Saldırgan ülkeler üzerinde mutabık kalınan ateşkese
uymazlarsa ve saldırganlığı sona erdirme, kuşatmayı kaldırma ve yabancı güçleri
kovma alanında net bir çözüm elde edilmezse, askeri saldırıların sürmesini
hiçbir şekilde kabul etmeyiz. Ateşkesin süresi dolduğunda yeni bir anlaşma
sağlanmadığı takdirde bu olay (Suudi Arabistan’a yönelik operasyon)
gerçekleşebilir. Yemen Silahlı Kuvvetleri sahip olduğu füze ve balistik gücü
ile siyasi liderliğin amaçladığı tüm operasyonları gerçekleştirmeye hazırdır.
Koalisyon güçlerinin ateşkese uymadığını bir kez daha
vurguluyoruz. Uluslararası toplumla görüşeceğiz. Birleşmiş Milletler'in şu ana
kadar sergilediği tüm tutumlarının olumsuz olduğuna inanıyoruz. Bu sürecin
böyle devam etmesi halinde Birleşmiş Milletler'in çabaları kesinlikle sonuçsuz
kalacaktır. Birleşmiş Milletler, diğer tarafın talebi üzerine uçuşların
yapılması ve gemilerin Hudeyde limanına girmesine izin verilmesi konusunda
herhangi bir tavır almamıştır.
6. Yemen'i parçalama planı ve çeşitli yöntemlerle
ülkenizin gücünü azaltmak isteyenlerle nasıl başa çıkacaksınız?

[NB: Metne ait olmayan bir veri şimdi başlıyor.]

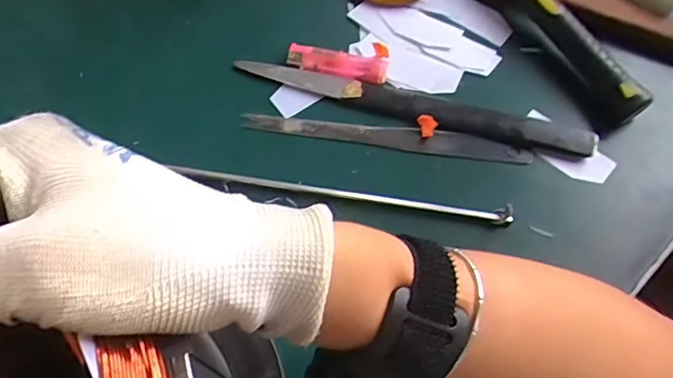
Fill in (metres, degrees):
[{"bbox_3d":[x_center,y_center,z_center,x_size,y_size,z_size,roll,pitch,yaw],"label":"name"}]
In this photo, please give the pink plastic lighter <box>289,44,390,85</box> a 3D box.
[{"bbox_3d":[0.001,-0.098,0.411,0.076,0.009,0.023,12,65,6],"label":"pink plastic lighter"}]

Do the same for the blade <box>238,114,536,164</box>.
[{"bbox_3d":[0.035,-0.040,0.391,0.206,0.008,0.022,9,64,5],"label":"blade"}]

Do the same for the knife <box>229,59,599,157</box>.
[{"bbox_3d":[0.056,-0.067,0.396,0.260,0.012,0.030,14,65,7],"label":"knife"}]

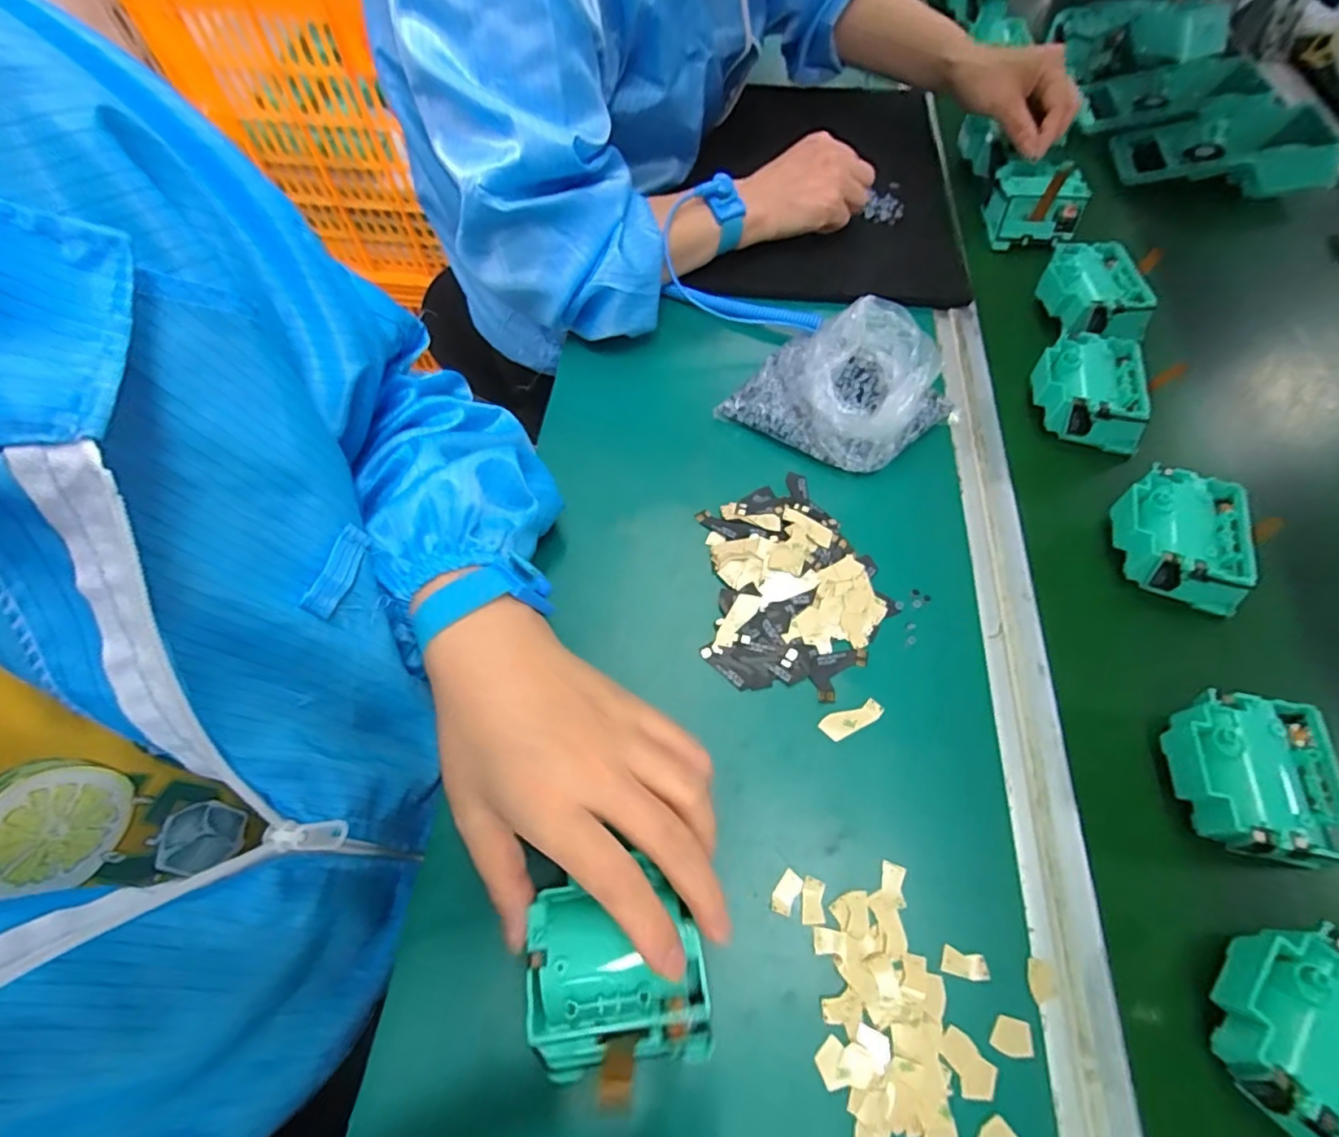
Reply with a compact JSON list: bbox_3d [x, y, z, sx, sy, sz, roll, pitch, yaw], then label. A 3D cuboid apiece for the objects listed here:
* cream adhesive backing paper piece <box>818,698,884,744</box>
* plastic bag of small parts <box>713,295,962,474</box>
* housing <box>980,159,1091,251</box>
[{"bbox_3d":[0.103,0.086,0.330,0.037,0.004,0.014,-23,75,-11],"label":"cream adhesive backing paper piece"},{"bbox_3d":[0.134,-0.137,0.421,0.128,0.051,0.146,37,68,17],"label":"plastic bag of small parts"},{"bbox_3d":[0.342,-0.338,0.547,0.081,0.054,0.070,10,63,4],"label":"housing"}]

Yemen'e yönelik saldırılar asılsız gerekçelerle yapıldı,
bunun amacı Yemen'i zayıf ve bağımlı kılmaktır. Yemen'in Arap dünyasında
Siyonistlerle, Amerikalılarla veya başka herhangi bir tarafla bağları olan
düşük seviyeli bir ülke olmasını istiyorlar. Yemen'in tüm ulusal insani, maddi
ve stratejik yeteneklerinden yoksun bırakılan zayıf bir ülke olmasını
istiyorlar.
ABD ve Siyonistlerin Yemen'e yönelik saldırganlığı
sürdürmekte ortak çıkarları olduğu, Yemen gibi güçlü bir Arap ülkesi
istemedikleri bir gerçektir.
Ülkemize yönelik yapılan saldırıların Yemen'in diğer
ülkelere yönelik tehditleri karşısında gerçekleştiği düşüncesi doğru değil. Zira
tarih boyunca Yemen'in Suudi Arabistan veya Umman gibi komşularına karşı hiçbir
askeri saldırı gerçekleştirmemiştir.
Suudi Arabistan ve Siyonistler, ABD ve İngiltere’nin
yakınlaşmasıyla oluşan koalisyon güçleri askeri saldırıları sürdürüyor.
Dolayısıyla gösterdikleri tüm adresler yanlış ve mantıksızdır. Onların asıl
amacı Yemen'in Riyad ve Abu Dabi'ye olan bağlılığı sürmesidir. Onlar Yemen
Cumhurbaşkanı ve yetkililerimizi yurt dışından belirlemek istiyorlar.